Le président Daniel Chapo appelle le secteur privé à valoriser les 50 milliards de dollars investis dans le gaz naturel liquéfié du bassin de Rovuma pour créer de l’emploi et diversifier l’économie mozambicaine.
Lors du Sommet des PDG du Mozambique, le président Daniel Chapo a présenté une vision stratégique pour transformer les investissements massifs dans le gaz naturel liquéfié (GNL) en un levier de développement économique durable. Le chef de l’État a appelé le secteur privé à convertir les plus de 50 milliards de dollars engagés dans les projets du bassin de Rovuma en création d’emplois, d’industrialisation et de croissance économique soutenue.
Le Mozambique dispose de réserves gazières exceptionnelles, estimées à plus de 100 000 milliards de pieds cubes dans le bassin de Rovuma. Cette richesse se traduit par plusieurs projets majeurs en cours de développement ou d’exploitation. Coral South FLNG est déjà en production. Coral North FLNG est attendu en 2028, tandis que Mozambique LNG, porté par TotalEnergies, est prévu pour 2029. Rovuma LNG, piloté par ExxonMobil, devrait voir sa décision d’investissement finalisée entre 2026 et 2027. Ensemble, ces quatre projets devraient atteindre une capacité de production dépassant 40 millions de tonnes de GNL par an, consolidant la position du Mozambique comme producteur de gaz d’envergure mondiale.
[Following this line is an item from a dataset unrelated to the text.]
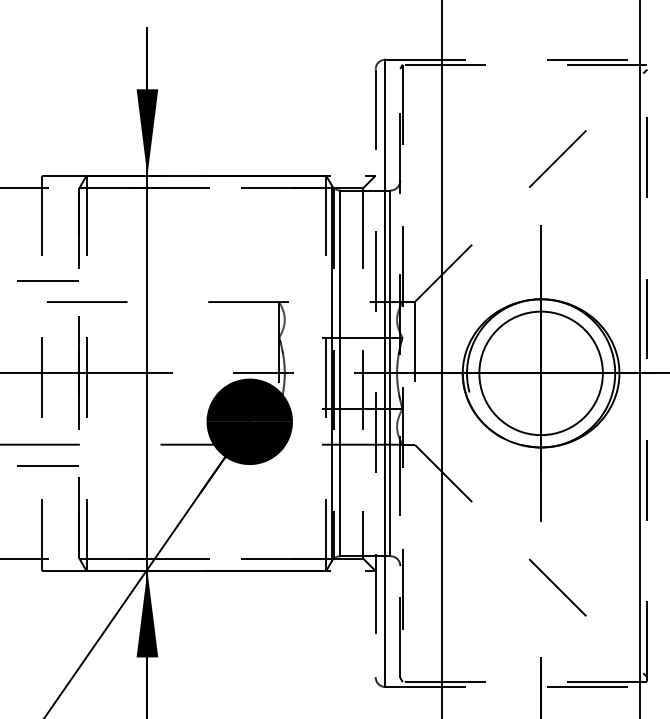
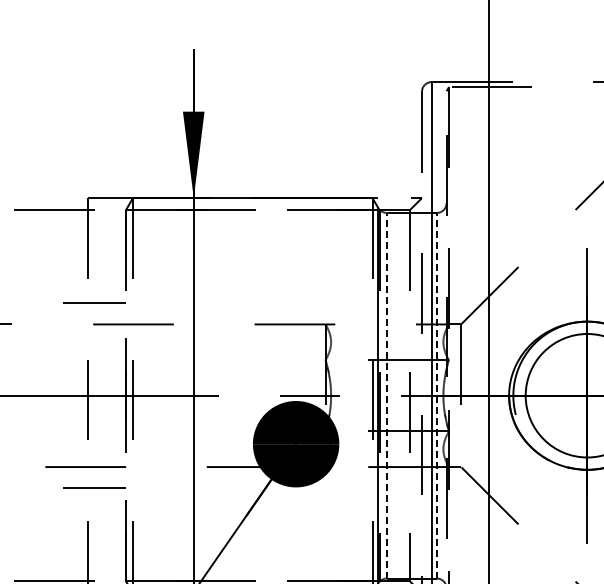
line: (340, 373) -> (386, 395), solid -> dashed
line: (390, 373) -> (436, 395), solid -> dashed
Au-delà de la production, le président Chapo a insisté sur la nécessité de maximiser les retombées locales. Il a exhorté les opérateurs gaziers à renforcer la formation des travailleurs mozambicains, à développer les compétences nationales et à intégrer davantage les entreprises locales dans les chaînes d’approvisionnement. Cette orientation s’inscrit dans la promotion d’une nouvelle loi sur le contenu local, présentée comme un instrument pour accroître la participation des entreprises nationales et permettre aux Mozambicains de bénéficier pleinement de l’exploitation des ressources naturelles.
Le gouvernement s’engage parallèlement à améliorer le climat des affaires et à poursuivre les réformes visant à attirer davantage d’investissements. La Chambre africaine de l’énergie, présente au sommet, a salué cette orientation. Son président exécutif, NJ Ayuk, a estimé que les réformes engagées contribuent à réduire les obstacles administratifs et à renforcer l’attractivité du Mozambique auprès des investisseurs internationaux.
Au-delà du secteur énergétique traditionnel, le président Chapo envisage des opportunités de diversification économique. Il a notamment souligné le potentiel offert par l’abondance future d’électricité pour le développement des centres de données et des infrastructures dédiées à l’intelligence artificielle. Cette vision positionne le Mozambique comme une plateforme énergétique majeure en Afrique australe, conjuguant richesse en hydrocarbures et transition numérique pour soutenir la croissance à long terme.